Published: 23 July 2009

Abstract

Background

The problem of access to health care is of growing concern for rural and remote populations. Many Australian rural health funding programs currently use simplistic rurality or remoteness classifications as proxy measures of access. This paper outlines the development of an alternative method for the measurement of access to primary care, based on combining the three key access elements of spatial accessibility (availability and proximity), population health needs and mobility.

Methods

The recently developed two-step floating catchment area (2SFCA) method provides a basis for measuring primary care access in rural populations.
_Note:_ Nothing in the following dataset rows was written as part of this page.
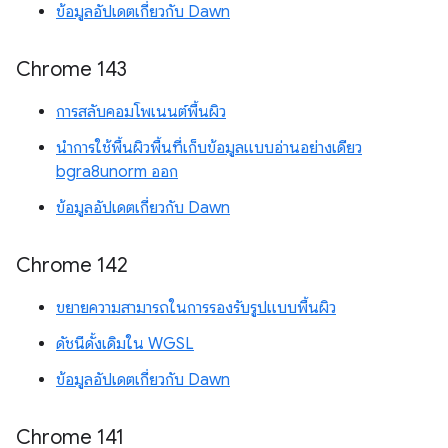
ข้อมูลอัปเดตเกี่ยวกับ Dawn
Chrome 143
การสลับคอมโพเนนต์พื้นผิว
นำการใช้พื้นผิวพื้นที่เก็บข้อมูลแบบอ่านอย่างเดียว
bgra8unorm ออก
ข้อมูลอัปเดตเกี่ยวกับ Dawn
Chrome 142
ขยายความสามารถในการรองรับรูปแบบพื้นผิว
ดัชนีดั้งเดิมใน WGSL
ข้อมูลอัปเดตเกี่ยวกับ Dawn
Chrome 141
In this paper, a number of improvements are added to the 2SFCA method in order to overcome limitations associated with its current restriction to a single catchment size and the omission of any distance decay function. Additionally, small-area measures for the two additional elements, health needs and mobility are developed. By utilising this improved 2SFCA method, the three access elements are integrated into a single measure of access. This index has been developed within the state of Victoria, Australia.

Results

The resultant index, the Index of Rural Access, provides a more sensitive and appropriate measure of access compared to existing classifications which currently underpin policy measures designed to overcome problems of limited access to health services. The most powerful aspect of this new index is its ability to identify access differences within rural populations at a much finer geographical scale. This index highlights that many rural areas of Victoria have been incorrectly classified by existing measures as homogenous in regards to their access.

Conclusion

The Index of Rural Access provides the first truly integrated index of access to primary care. This new index can be used to better target the distribution of limited government health care funding allocated to address problems of poor access to primary health care services in rural areas.